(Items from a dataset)

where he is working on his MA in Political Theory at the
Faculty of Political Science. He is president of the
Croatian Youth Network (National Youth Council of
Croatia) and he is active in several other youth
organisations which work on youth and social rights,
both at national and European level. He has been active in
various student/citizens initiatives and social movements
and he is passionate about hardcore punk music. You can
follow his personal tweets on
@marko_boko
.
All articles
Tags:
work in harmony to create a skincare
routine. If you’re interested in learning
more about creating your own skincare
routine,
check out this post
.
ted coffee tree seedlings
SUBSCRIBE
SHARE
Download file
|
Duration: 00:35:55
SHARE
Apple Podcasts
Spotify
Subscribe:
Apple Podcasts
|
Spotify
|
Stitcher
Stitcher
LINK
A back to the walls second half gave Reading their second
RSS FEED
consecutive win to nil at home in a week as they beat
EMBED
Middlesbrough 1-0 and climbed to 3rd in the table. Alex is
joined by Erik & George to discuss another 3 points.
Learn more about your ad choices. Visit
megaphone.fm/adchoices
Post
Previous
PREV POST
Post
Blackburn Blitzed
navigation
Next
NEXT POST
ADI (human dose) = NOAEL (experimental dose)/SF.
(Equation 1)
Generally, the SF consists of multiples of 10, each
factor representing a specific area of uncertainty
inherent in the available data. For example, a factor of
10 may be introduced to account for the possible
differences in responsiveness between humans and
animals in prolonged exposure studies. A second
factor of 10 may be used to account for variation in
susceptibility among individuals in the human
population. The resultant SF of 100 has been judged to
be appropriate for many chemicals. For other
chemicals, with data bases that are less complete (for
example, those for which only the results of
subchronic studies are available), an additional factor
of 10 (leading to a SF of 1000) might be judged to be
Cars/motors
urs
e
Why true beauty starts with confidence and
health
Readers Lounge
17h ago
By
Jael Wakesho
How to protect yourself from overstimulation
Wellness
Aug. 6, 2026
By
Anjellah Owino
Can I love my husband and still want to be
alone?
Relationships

* * *

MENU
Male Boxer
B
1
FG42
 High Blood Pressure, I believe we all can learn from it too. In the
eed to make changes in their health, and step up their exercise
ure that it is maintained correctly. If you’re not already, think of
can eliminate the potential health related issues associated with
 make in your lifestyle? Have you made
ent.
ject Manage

* **JOB ITEM**
Copy the records above exactly, beginning at the line that contains "population. The resultant" and stopping after the line that contains "Relationships".

* **TASK SOLUTION**
population. The resultant SF of 100 has been judged to
be appropriate for many chemicals. For other
chemicals, with data bases that are less complete (for
example, those for which only the results of
subchronic studies are available), an additional factor
of 10 (leading to a SF of 1000) might be judged to be
Cars/motors
urs
e
Why true beauty starts with confidence and
health
Readers Lounge
17h ago
By
Jael Wakesho
How to protect yourself from overstimulation
Wellness
Aug. 6, 2026
By
Anjellah Owino
Can I love my husband and still want to be
alone?
Relationships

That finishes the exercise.